#### Information provided

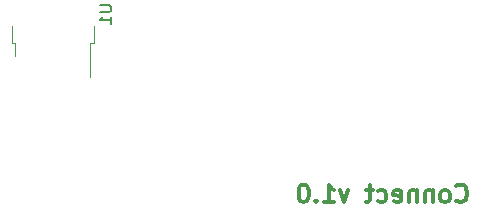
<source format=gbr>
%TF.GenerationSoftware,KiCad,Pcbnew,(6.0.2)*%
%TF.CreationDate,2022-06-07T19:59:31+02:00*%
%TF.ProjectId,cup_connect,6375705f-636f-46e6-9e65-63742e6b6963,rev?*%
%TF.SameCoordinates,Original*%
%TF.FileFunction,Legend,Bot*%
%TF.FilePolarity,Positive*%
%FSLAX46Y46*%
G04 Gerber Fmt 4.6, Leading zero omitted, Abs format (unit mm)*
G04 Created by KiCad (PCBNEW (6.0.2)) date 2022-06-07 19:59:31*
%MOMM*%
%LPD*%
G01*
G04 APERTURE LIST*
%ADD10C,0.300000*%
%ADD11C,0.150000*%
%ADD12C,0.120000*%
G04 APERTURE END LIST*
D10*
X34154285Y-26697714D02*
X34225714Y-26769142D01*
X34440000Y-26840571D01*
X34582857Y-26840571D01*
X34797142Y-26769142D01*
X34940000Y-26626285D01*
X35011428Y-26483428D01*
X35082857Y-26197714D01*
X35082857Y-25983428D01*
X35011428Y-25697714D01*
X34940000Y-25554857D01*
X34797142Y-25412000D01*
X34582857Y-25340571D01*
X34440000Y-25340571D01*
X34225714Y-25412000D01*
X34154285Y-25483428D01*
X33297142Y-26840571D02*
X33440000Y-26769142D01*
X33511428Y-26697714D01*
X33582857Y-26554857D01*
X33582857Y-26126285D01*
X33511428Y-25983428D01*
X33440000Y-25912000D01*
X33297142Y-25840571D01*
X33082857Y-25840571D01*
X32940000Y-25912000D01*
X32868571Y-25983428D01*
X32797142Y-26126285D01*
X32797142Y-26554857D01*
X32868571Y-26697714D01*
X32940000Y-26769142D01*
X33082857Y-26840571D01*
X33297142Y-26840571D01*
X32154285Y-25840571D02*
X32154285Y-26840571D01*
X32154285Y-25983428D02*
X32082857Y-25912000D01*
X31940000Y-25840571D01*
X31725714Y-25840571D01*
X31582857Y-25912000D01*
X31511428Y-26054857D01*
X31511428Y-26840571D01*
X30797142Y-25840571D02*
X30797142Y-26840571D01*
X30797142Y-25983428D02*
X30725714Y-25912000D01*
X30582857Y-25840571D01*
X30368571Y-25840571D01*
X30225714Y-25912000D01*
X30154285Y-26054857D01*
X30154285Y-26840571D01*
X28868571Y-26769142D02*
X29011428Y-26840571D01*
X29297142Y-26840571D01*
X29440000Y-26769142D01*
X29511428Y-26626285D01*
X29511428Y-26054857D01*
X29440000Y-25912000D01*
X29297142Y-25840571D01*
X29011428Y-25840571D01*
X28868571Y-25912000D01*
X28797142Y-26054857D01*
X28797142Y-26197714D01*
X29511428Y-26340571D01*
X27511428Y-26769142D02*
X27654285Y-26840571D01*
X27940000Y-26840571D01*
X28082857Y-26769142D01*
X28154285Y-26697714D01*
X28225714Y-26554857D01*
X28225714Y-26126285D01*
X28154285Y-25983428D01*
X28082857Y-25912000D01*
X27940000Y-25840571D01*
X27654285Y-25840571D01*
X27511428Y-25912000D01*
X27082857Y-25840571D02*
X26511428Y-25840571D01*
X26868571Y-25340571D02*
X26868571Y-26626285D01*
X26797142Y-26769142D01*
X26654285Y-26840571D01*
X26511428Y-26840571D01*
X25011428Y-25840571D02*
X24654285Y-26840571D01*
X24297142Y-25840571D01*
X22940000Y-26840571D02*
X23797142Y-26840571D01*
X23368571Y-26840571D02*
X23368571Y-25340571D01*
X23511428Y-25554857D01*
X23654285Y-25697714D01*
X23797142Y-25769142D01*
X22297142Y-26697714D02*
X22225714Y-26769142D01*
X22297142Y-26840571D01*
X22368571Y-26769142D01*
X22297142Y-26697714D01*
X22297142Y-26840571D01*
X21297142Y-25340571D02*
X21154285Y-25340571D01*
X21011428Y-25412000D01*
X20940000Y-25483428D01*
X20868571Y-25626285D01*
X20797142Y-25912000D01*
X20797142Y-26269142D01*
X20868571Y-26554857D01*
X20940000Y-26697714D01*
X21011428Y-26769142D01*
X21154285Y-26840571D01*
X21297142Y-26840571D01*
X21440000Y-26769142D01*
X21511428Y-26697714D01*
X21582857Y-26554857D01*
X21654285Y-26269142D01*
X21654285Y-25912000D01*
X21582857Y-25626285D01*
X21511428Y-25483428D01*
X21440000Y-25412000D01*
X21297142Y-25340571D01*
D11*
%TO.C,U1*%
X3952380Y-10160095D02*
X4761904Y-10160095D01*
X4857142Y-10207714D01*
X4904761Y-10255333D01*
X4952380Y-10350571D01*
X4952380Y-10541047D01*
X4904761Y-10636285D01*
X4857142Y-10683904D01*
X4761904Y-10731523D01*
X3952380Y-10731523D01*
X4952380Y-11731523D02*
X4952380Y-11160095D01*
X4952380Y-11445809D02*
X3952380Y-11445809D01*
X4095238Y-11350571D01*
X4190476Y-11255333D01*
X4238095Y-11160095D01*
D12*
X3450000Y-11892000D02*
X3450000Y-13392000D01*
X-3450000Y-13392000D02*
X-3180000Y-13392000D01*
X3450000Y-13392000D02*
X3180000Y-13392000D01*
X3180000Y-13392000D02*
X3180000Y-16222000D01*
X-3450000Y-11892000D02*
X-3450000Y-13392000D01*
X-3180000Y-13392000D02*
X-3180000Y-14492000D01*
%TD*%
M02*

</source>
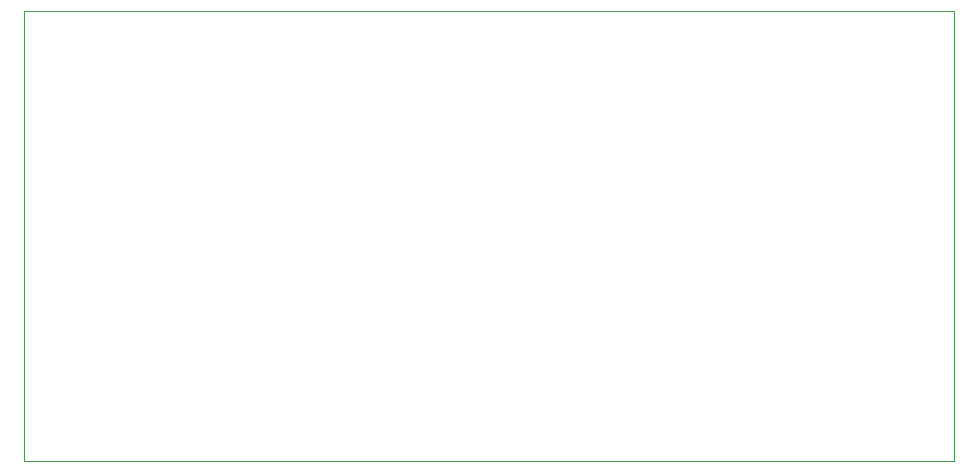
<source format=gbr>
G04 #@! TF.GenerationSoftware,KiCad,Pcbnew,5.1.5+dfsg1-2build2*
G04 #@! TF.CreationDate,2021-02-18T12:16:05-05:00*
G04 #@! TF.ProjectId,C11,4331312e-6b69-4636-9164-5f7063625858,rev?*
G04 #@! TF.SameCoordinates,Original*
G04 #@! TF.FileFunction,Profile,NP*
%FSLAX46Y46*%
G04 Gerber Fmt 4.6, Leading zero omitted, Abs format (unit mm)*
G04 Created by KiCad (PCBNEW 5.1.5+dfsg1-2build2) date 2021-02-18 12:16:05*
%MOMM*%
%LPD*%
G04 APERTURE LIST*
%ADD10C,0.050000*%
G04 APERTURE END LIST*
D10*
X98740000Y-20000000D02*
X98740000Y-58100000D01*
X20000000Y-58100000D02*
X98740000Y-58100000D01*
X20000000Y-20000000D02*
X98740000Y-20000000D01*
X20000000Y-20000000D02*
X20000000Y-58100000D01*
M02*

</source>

########

• **Problem details**
Filter the material for the word "SameCoordinates" and copy each matching line.

• **Answer box**
%TF.SameCoordinates,Original*%
G04 #@! TF.SameCoordinates,Original*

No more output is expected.